Wednesday, October 5, 2016

Review of "The Human Stain," movie on DVD



Review of

The Human Stain, movie on DVD

Five out of five stars

 At the opening, this film seems to be yet another remake of the older man falling for a flawed, much younger woman. Anthony Hopkins plays Coleman Silk, an aged professor of the classics at a prestiguous university. His stated ethnicity is Jewish and through the power of his personality and intellect, he has turned the university into an academic powerhouse.
 However, Silk runs afoul of the politically correct police when he talks in class about two students on his class roster that have never attended. He openly asks the class if they are “spooks,” meaning of course that they are ghosts.
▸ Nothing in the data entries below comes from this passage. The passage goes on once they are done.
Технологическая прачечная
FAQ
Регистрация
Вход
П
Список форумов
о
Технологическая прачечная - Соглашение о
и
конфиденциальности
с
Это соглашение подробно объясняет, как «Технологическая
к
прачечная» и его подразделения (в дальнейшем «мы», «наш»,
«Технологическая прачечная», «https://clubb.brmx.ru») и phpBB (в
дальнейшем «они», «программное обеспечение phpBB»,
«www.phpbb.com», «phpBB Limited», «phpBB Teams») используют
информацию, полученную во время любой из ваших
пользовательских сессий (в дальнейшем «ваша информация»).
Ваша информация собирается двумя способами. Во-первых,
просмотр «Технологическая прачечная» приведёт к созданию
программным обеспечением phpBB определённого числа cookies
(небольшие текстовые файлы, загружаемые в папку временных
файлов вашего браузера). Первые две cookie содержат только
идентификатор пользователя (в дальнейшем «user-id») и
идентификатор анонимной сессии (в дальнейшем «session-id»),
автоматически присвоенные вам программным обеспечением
Since he has never seen the two people, Silk does not know that they are African-American, so he is brought before a review committee and accused of racism. Furious at their indictment, Silk resigns in a huff and leaves the university.
 When his wife of many years dies, Silk is naturally lonely and encounters a women in her early thirties played by Nicole Kidman. They quickly become lovers, but the viewer learns very quickly that this woman is severely emotionally compromised with a murderous ex-husband.
 Despite the power of this aspect of the story, there is a far deeper undercurrent in the life of Silk. It is a secret that he has kept from everyone for decades. While the reader understands why he would take the course of action that he did, it is also clear that it is a slow-growing cancer on his psyche. This turns what would otherwise been a good, steamy thriller about an older man trying to live again into an outstanding movie.